University of Toronto

Innis Alumni & Friends

Cameron Wathey


Portrait of an Engaged Student

International student, Cameron Wathey, on interviewing Atom Egoyan, long nights at Robarts Library and giving back to his new community. 

Q: What program were you in?
A: I am Cinema Studies Major, English and History Minor

Q: What college were you in?
A: I am a proud University College student, however, I spent a great deal of my time at Innis College over the past four years.

Q: Where are you now?
A: I am currently the Vice-President of Internal & Services at the University of Toronto Student’s Union.

Q: What are your favorite memories of your college and University of Toronto?
A: My time was split between University College and Innis College. At University College, my fondest memory was winning the House Cup during Orientation. At Innis College, it would be the five minutes I was fortunately provided with to interview filmmaker and U of T alumnus, Atom Egoyan.

Q: What was the biggest lesson you learned while at U of T?
A; No matter how challenging the task, it can be achieved with perseverance and dedication. U of T pushed my limits and I am grateful for it. I truly understand the importance of hard work and the meaning of achieving a well-earned goal because of my journey at U of T.

Q: How did your program or college change your outlook?
A: It was definitely a combination of my college and program that provided me with the perspective of giving back to the community.  U of T’s college system allowed me to bond with a small, close-knit community. Some of my closest friends are from University College because I was able to enjoy a welcoming community within this large university. My time spent working towards my program at Innis College allowed me to get involved with student clubs, organizations, and unions as well as appreciate films from a fresh, analytical perspective that I did not consider beforehand.

Q: What opportunities came out of attending U of T?
A: My diligent work at U of T has provided me with the opportunity to become the Vice-President of Internal and Services at the University of Toronto in which I represent all 46,000 full-time undergraduate students. I now work full-time to represent students and their rights on campus, in Ontario, and across Canada.

Q: How did you get to where you are now?
A: Long nights at Robarts library, going to my professors’ office hours to ask them every question imaginable, and community involvement. When I was not in the classroom I was engaged with my college, the Cinema Studies Student Union, the Caribbean Studies Student Union and the University of Toronto Television Club.  I made opportunities for myself if they were not easily accessible and because of that opportunities eventually came to me.

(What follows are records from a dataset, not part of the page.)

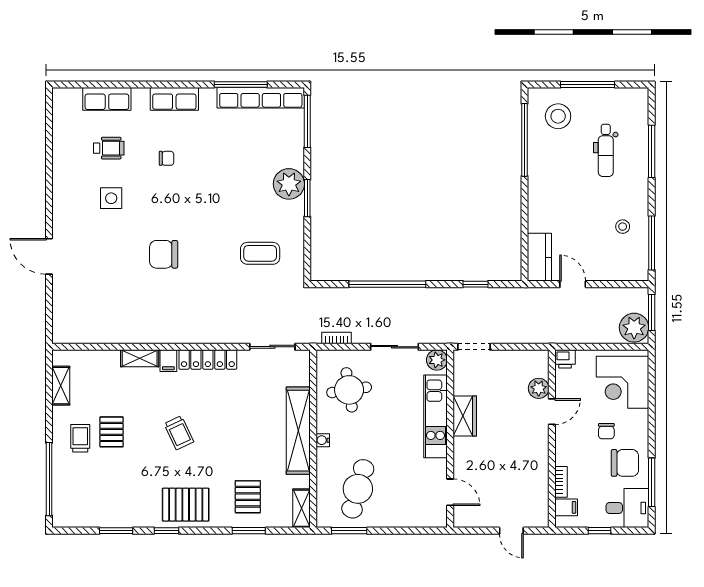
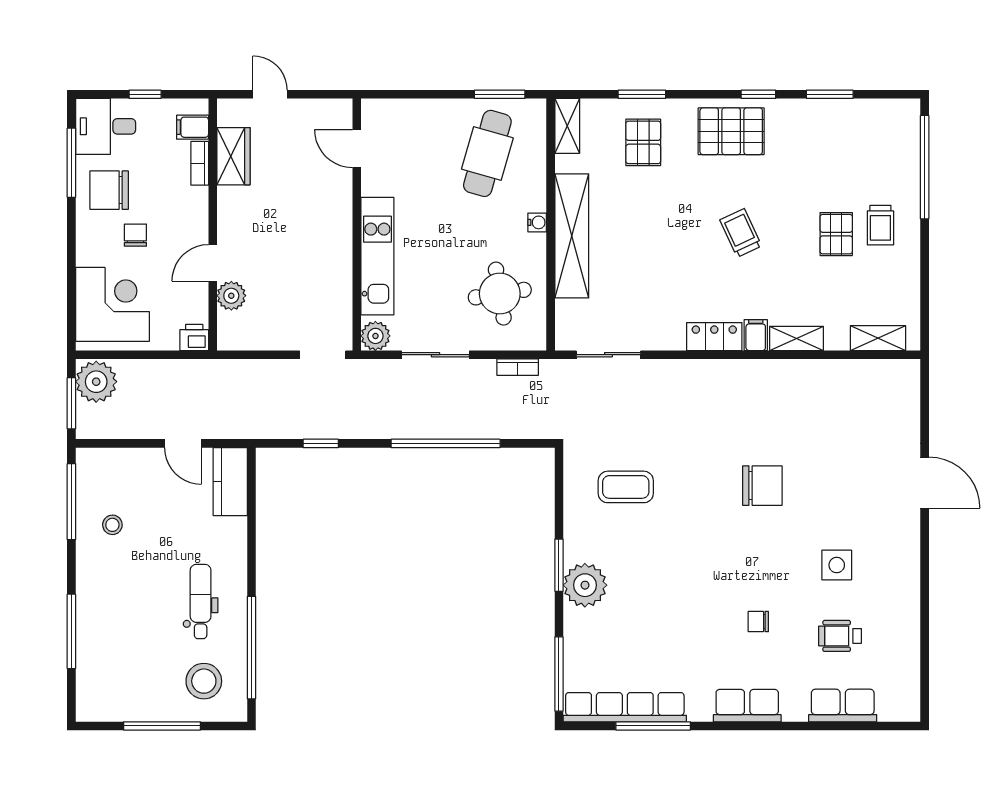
dental chair: (606, 150) -> (201, 602), moved
locker: (208, 360) -> (714, 337), width x0.66
shelving: (61, 386) -> (878, 338), moved, turned 90
wardrobe: (465, 416) -> (233, 156), moved, turned 180

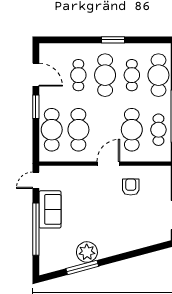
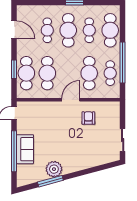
window: (36, 107) -> (14, 69), moved
sofa: (50, 209) -> (25, 149), moved

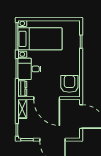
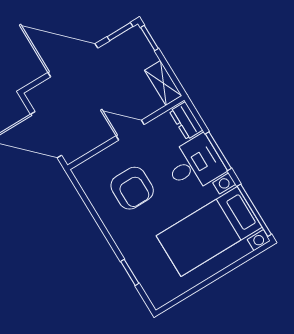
armchair: (69, 84) -> (132, 188), moved
door: (47, 98) -> (130, 130), width x0.53

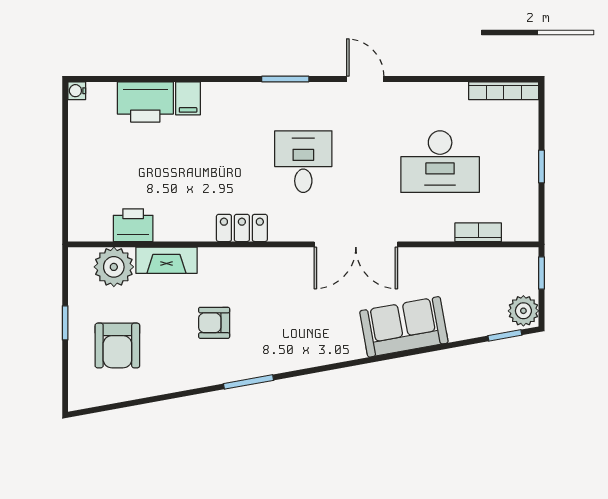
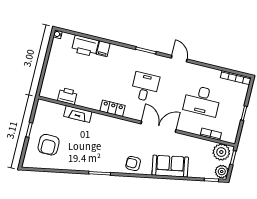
double door: (356, 244) -> (158, 127), swing flipped
plant: (114, 267) -> (221, 152), moved
armchair: (214, 323) -> (133, 163), moved

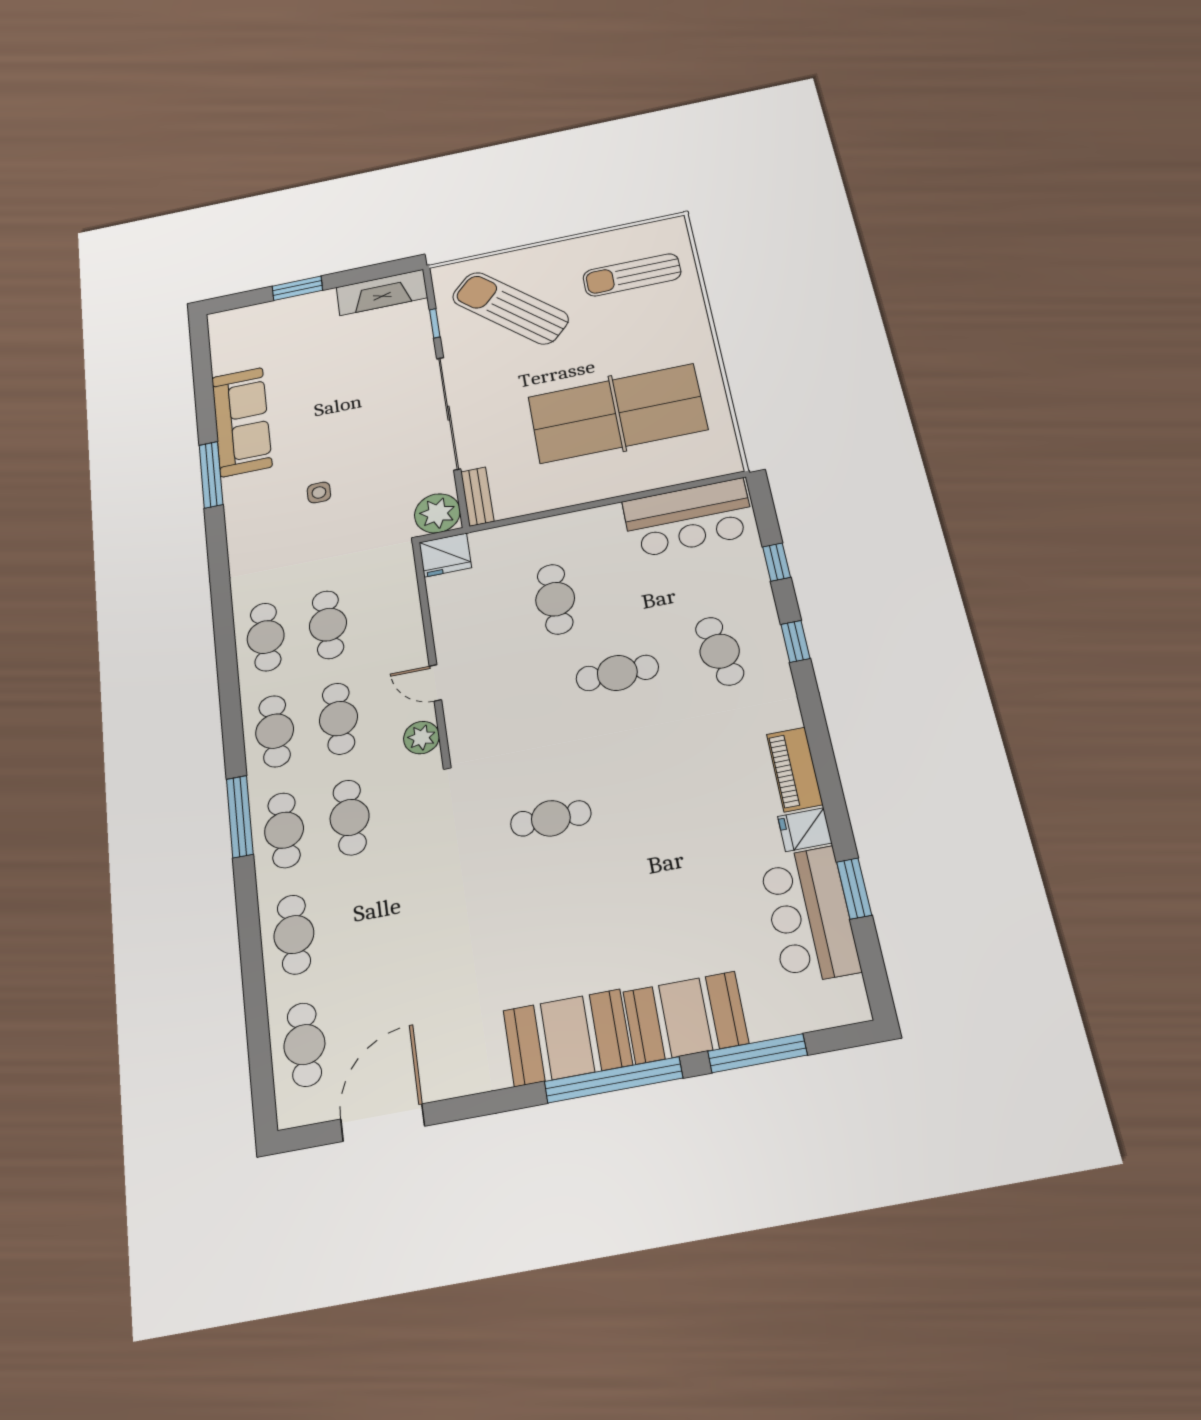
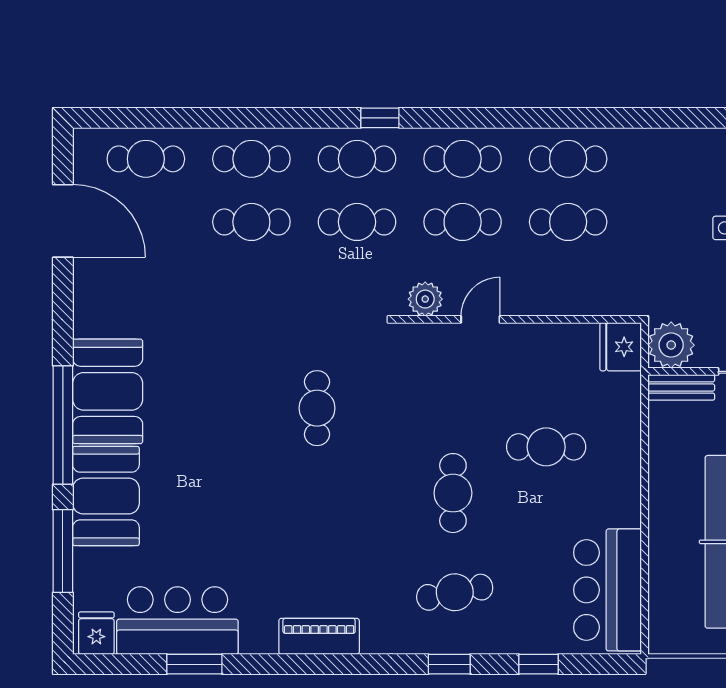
window: (240, 816) -> (380, 118), width x0.46
fridge: (805, 830) -> (96, 633), moved
cafe table: (361, 922) -> (251, 222), added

Q: Is there anything else that you think would be of interest to other alumni?
A: Stay involved in the University of Toronto community. Our success stories help students achieve success on such an excellent campus that has so much to offer if you take the chance to get involved. This community is enriched with clubs, organizations, and possibilities to better yourself when you are not studying or in class. My time as an undergraduate student was memorable because of the support from the opportunities U of T was able to offer inside and outside the classroom.

Q: How did your involvement at UofT shape your undergraduate experience?
A: I am an international student from an island called St. Maarten so I was extremely nervous coming to Canada. I overcame that fear by stepping out of my comfort zone and getting involved in any way possible and I am so glad I took that step each and every day. I have organized orientation events, a film festival, shot multiple videos including several for the Varsity Blues and one for Innis College, and hosted film screenings all while having a part-time job and in school. I was so involved in the community that being a representative for all students with the UTSU perfectly complimented what I enjoy doing best—giving back. I feel like my time at university has come to a complete full circle by becoming an executive for the UTSU. It is a culmination of all the social gathering, organizing, outreach, and event planning I have been doing since I came to university. I encourage all students to take that leap out of their own comfort zone as well because you will be amazed at all that U of T has to offer.